Yes. It is nearly universal that children go to a church school. (If missionaries and the mission is too small to establish even a tiny school, then the mission board will send a teacher for that mission family.) The only exception is (a) someone with very severe special needs where a public school can provide better services, and (b) a family has decided to move to a new area and there are no other Holdeman families nearby and other congregations/schools are well over an hour away. Even then, it would be preferred to try to find an experienced teacher to come in and as part of establishing a new settlement/church, get a school established too.
Yes, I mean that I would not hold a standard that basically creates a wall of separation between me and everyone else. An example would be insisting my family not use WhatsApp. Another would be deciding we should wear more plain clothes, eg if I decided my sons should be wearing broadfalls and suspenders.I think you have indicated that there is a range of behavior in the Holdeman church. I assume that you are ok with parents holding to the more conservative side of the group if they wish, as long as they don't insist on something that even the conservatives aren't doing?
Yes, there are conservatives, middle of the road folks, and fence pushers. "Conservatives" are relatively rare. People who get ordained tend to try to become more conservative particularly in matters of how they raise they children. A ordained man whose children are the more wild ones will be looked down on. Nearly all people are middle of the road.In most OO and ultra-CA churches, there are the conservatives, the middle of the road folks, and the fence pushers. (And some folks in between.)

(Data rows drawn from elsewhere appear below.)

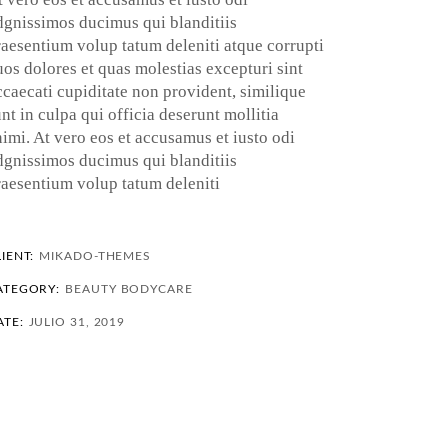
dgnissimos ducimus qui blanditiis
raesentium volup tatum deleniti atque corrupti
uos dolores et quas molestias excepturi sint
ccaecati cupiditate non provident, similique
nt in culpa qui officia deserunt mollitia
nimi. At vero eos et accusamus et iusto odi
dgnissimos ducimus qui blanditiis
raesentium volup tatum deleniti
IENT:
MIKADO-THEMES
ATEGORY:
BEAUTY
BODYCARE
ATE:
JULIO 31, 2019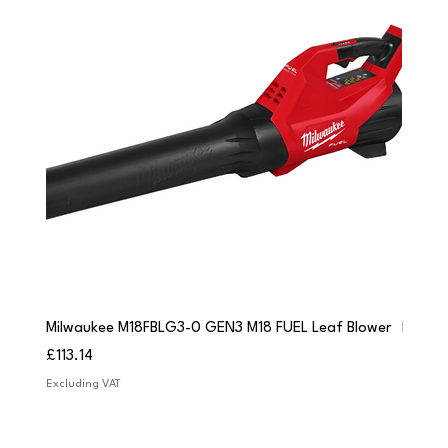
Milwaukee M18FBLG3-0 GEN3 M18 FUEL Leaf Blower
Milwau
Price
Price
£113.14
£84.9
Excluding VAT
Excludi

There is some migration between the groups, (a conservative teen might not like always being on the conservative side and heads for the middle or the fence; or a person in a fence pushing family or middle of the road wants something more principled than what his parents gave him and ends up as a conservative). But in general, the next generation typically ends up about where their parents and grandparent's are/were.
Families in transitional churches don't have this luxury, as they often need to change churches if they want their children to end up at about the same place as themselves.
I have so far existed in a few of the more "conservative" congregations, where fence-pushers are not very popular and in particular don't have an easy time in the youth. From narratives I have had of more "wild" congregations, the youth group would tend to diverge into the "saints, the sinners, and the singers". The "sinners" are expected to eventually be expelled / choose to leave the church (although some might eventually repent and return). The bulk of people are the "singers", who try to be middle of the road, but sometimes have struggles. A key distinction is that they don't think their struggles (such as eg with listening to music, taking photos, watching movies, and so on) are areas the church should be allowing.
There is a bit of an animus against overly "conservative" families, particularly if it is paired with a father who is angry or controlling. It is expected that all children rebel a bit and then see a need to repent and choose to live a more Christian life. A household where children are obedient because they live in a state of fear is not considered a good thing and can actually be an impediment to a Christian life.
I suspect that other OO groups are somewhat similar, and I also suspect that other stable Russian Mennonite groups (Kleine Gemeinde perhaps?) operate in a very similar way.